Başta söylediğim gibi, gelin kahramanların yerini değiştirelim ve bir fikir yürütelim.
Mesela Erzincan gibi her satırı dehşet ve akıllara durgunluk veren bir olayın gizli tanığıyla Taraf Gazetesi'nin bir muhabiri buluşsaydı. Ve bu muhabir bu gizli tanıkları alıp AK Partili vekillere götürseydi, bu ülkede neler olurdu?

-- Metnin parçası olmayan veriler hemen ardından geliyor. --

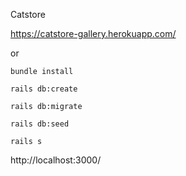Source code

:  Catstore 

 https://catstore-gallery.herokuapp.com/

 or

`bundle install`

`rails db:create`

`rails db:migrate`

`rails db:seed`

`rails s`

 http://localhost:3000/


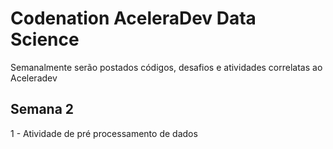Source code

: # Codenation AceleraDev Data Science
Semanalmente serão postados códigos, desafios e atividades correlatas ao Aceleradev
## Semana 2
1 -  Atividade de pré processamento de dados
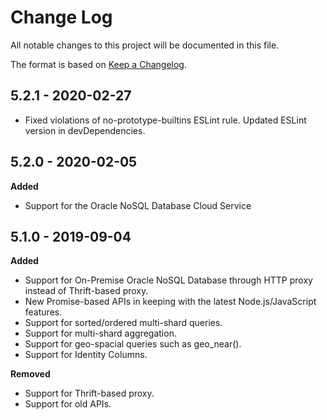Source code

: # Change Log

All notable changes to this project will be documented in this file.

The format is based on [Keep a Changelog](http://keepachangelog.com/).

## 5.2.1 - 2020-02-27

* Fixed violations of no-prototype-builtins ESLint rule.  Updated ESLint
version in devDependencies.

## 5.2.0 - 2020-02-05

**Added**

* Support for the Oracle NoSQL Database Cloud Service

## 5.1.0 - 2019-09-04

**Added**

* Support for On-Premise Oracle NoSQL Database through HTTP proxy instead of
Thrift-based proxy.
* New Promise-based APIs in keeping with the latest Node.js/JavaScript
features.
* Support for sorted/ordered multi-shard queries.
* Support for multi-shard aggregation.
* Support for geo-spacial queries such as geo_near().
* Support for Identity Columns.

**Removed**

* Support for Thrift-based proxy.
* Support for old APIs.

Ergenekon medyası, barolar, YARSAV Partisi, yüksek yargı mensupları nasıl kıyametler koparırdı. Kimler Piedro Irmağı'nın kenarında oturup kahredici yazı döktürürdü? Hangi emekli komutan kendinden geçip konferansta ana avrat küfürler saydırırdı?
Meselenin vahametini anlatabiliyor muyum?
Bir 'kuşatılmışlık' geyiğidir almış başını gidiyor... Esas rahatsızlık verenin vaktiyle medyayı, yargıyı, orduyu kuşatanların gerçek yüzlerinin ortaya çıkması olduğunu bu olaydan daha şahane ne gösterebilir?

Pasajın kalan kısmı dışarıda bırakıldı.